Dec 16, 2015
It's been three months since I woke up with a malfunctioning right hand. I have experienced pain in my right arm every single day for 25% of one year now. I haven't felt the normal sensation of holding my husband's hand or caressing my children's faces since September 12, 2015.
Things got worse first, then better, then the diagnosis was made real in November. I have been waiting for these symptoms to subside, but now that I have officially hit three months, I feel there is little point in expecting any further improvement.

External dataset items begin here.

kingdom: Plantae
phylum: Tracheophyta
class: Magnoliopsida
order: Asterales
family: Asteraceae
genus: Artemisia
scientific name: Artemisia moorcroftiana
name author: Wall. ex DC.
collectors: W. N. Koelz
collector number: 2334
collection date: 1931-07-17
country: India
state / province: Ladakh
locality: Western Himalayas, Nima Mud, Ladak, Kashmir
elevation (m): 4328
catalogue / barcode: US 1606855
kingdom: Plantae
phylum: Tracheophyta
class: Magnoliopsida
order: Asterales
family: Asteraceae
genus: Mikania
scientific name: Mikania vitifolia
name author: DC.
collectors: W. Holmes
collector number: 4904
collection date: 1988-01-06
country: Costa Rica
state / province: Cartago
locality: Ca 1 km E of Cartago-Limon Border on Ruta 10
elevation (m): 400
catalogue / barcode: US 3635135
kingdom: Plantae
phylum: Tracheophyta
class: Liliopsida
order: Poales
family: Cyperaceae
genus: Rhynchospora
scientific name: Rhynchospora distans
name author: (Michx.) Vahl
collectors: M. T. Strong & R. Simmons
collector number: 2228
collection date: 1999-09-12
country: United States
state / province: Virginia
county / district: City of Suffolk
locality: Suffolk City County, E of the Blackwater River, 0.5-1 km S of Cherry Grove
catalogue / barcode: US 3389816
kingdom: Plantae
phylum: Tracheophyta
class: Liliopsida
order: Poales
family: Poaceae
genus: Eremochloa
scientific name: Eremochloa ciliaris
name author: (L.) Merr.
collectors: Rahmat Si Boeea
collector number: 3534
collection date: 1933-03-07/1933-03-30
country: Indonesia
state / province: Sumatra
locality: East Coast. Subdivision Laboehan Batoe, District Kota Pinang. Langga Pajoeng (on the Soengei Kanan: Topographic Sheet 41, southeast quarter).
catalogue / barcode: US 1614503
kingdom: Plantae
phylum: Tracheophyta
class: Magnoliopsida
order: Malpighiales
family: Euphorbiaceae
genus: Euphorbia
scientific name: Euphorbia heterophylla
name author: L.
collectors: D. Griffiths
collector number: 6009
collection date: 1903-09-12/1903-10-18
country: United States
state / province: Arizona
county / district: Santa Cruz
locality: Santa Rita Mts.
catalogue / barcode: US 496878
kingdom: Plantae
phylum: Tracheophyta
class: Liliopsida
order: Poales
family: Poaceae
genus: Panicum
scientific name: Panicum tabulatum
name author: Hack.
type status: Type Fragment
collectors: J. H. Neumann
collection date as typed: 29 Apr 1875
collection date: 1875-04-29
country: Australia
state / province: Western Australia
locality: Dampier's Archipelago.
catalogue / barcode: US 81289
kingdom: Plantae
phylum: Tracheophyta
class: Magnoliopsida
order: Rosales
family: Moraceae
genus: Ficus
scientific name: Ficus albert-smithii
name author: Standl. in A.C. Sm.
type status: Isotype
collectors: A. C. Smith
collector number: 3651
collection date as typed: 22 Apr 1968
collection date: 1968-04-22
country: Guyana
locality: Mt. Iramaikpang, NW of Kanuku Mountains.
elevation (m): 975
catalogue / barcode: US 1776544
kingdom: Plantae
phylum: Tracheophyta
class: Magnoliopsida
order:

Thus far, Gabapentin isn't taking away the pain - I will work up to the full 1800 mg/day, but at 1200 mg/day, I'm just not really feeling the impact any longer. With holiday stress, I am noticing a definite worsening of my symptoms, which I have read was to be expected. It's my first time really putting it together, though, and I'm having a tough time accepting this new normal.
I am waiting for my insurance to approve or deny my doctor's appeal for Plegridy. I'm wondering if that will be another 3-month wait. And in the meantime, with no crystal ball to see what is happening inside my CNS, I wonder and worry about the damage that may be growing. I also wonder how I will tolerate the drug; what will the impact of that be on my family & career?
Just some ramblings to get these thoughts out of my head. Three months is a long time, yet I already know it will feel like a time warp pretty soon. I wonder if I will be longing for these days in the not-so-distant-future?
I am really looking forward to having the next two weeks off of work. It has become such a grind for me, and I am hoping that having some time away will help me to re-frame and focus on the positives. I have a blessed life, and I desperately wish to go back to September 12 - the day before all of this happened - and to really live that day over again with full joy and understanding of the blessings in my life, big and small. My goal in 2016 is to reclaim that joy, to focus on the positives, to make time for me amidst all of the "to do" lists, and to cherish the here-and-now with a new appreciation for the reality that the future is completely unknown.